• DOCUMENT SEGMENT:
---+---
Revision as of 23:17, 13 August 2012

Life in the Clouds

The surface of Venus constitutes perhaps the most hellish and biologically inhospitable places, boasting a pH of 0, blistering winds that can melt lead, and pressures of 60 atm. However, during the earlier years of the solar system, without the runaway greenhouse effect that has plagued the planet, Venus potentially housed oceans and perhaps even life. There is a possibility that microbes could have retreated into hospitable niches in the atmosphere, as suggested by Carl Sagan as early as 1967. 50 kilometers above the raging hell of the Venusian surface, exists a relatively temperate environment that might serve as reservoirs for life.

This astrobiology project seeks to explore life at the extremes and to theorize whether microbial communities could not only survive but also reproduce in the Venusian atmosphere. Specifically, we’re looking at life in the clouds: are aerosols viable microbial environments? Scientists have yet to confirm that this is the case on earth; while organisms have been found in clouds, aerosolized reproduction has not yet been observed. Therefore, we plan to suspend bacteria in aerosol using a modified Millikan Drop Apparatus and assay reproduction using fluorescent cell-cycle dependent reporters.

If aerosolized microbial reproduction is possible, we hope combine our results with Hell Cell to offer new insight into the viability of either engineered or naturally evolved life on the Evening Star.
---+---
• Stored data:

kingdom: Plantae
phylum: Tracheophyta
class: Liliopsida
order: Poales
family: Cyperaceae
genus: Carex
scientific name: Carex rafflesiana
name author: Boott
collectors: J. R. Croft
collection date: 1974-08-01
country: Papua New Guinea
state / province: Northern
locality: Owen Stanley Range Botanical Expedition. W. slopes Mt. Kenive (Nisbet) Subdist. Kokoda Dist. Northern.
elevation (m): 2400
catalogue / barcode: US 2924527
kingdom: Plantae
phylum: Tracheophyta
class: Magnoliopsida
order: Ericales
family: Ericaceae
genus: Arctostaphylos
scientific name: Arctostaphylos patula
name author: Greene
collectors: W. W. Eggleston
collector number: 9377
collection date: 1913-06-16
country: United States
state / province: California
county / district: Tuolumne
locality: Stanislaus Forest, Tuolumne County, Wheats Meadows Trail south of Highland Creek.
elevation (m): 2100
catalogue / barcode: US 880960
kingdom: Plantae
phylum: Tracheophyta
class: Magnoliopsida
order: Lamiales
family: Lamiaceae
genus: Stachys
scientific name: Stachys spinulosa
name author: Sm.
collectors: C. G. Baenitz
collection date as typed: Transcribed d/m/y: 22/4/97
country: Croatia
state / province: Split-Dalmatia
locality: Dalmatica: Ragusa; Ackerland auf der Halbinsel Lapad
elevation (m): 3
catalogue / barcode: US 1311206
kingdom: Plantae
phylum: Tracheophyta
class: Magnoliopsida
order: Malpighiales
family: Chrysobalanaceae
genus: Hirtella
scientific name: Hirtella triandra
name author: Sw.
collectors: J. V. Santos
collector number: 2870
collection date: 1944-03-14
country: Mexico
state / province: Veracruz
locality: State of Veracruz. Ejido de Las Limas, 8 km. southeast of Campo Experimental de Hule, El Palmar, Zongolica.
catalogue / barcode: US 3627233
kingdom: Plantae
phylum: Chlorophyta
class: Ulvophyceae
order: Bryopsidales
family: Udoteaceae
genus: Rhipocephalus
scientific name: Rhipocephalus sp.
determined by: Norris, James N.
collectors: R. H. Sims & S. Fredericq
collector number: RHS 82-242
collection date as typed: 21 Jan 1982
---+---
• TASK INSTRUCTIONS:
(1) Decide whether each statement below agrees with the text on life in the clouds of Venus, answering yes or no and quoting the deciding words of the text. (a) Carl Sagan suggested as early as 1967 that microbes could have retreated into the atmosphere. (b) Aerosolized reproduction has already been observed on Earth. (c) The project plans to suspend bacteria in aerosol using a modified Millikan Drop Apparatus.
(2) Retype the text on life in the clouds of Venus, everything from "This astrobiology project" down to "the Evening Star.".
(3) In the text on life in the clouds of Venus, what will the project use to assay reproduction?

• RESPONSES BY TASK:
(1)
(a) Yes: "as suggested by Carl Sagan as early as 1967"
(b) No: "aerosolized reproduction has not yet been observed"
(c) Yes: "we plan to suspend bacteria in aerosol using a modified Millikan Drop Apparatus"

(2)
This astrobiology project seeks to explore life at the extremes and to theorize whether microbial communities could not only survive but also reproduce in the Venusian atmosphere. Specifically, we’re looking at life in the clouds: are aerosols viable microbial environments? Scientists have yet to confirm that this is the case on earth; while organisms have been found in clouds, aerosolized reproduction has not yet been observed. Therefore, we plan to suspend bacteria in aerosol using a modified Millikan Drop Apparatus and assay reproduction using fluorescent cell-cycle dependent reporters.

If aerosolized microbial reproduction is possible, we hope combine our results with Hell Cell to offer new insight into the viability of either engineered or naturally evolved life on the Evening Star.

(3) Fluorescent cell-cycle dependent reporters.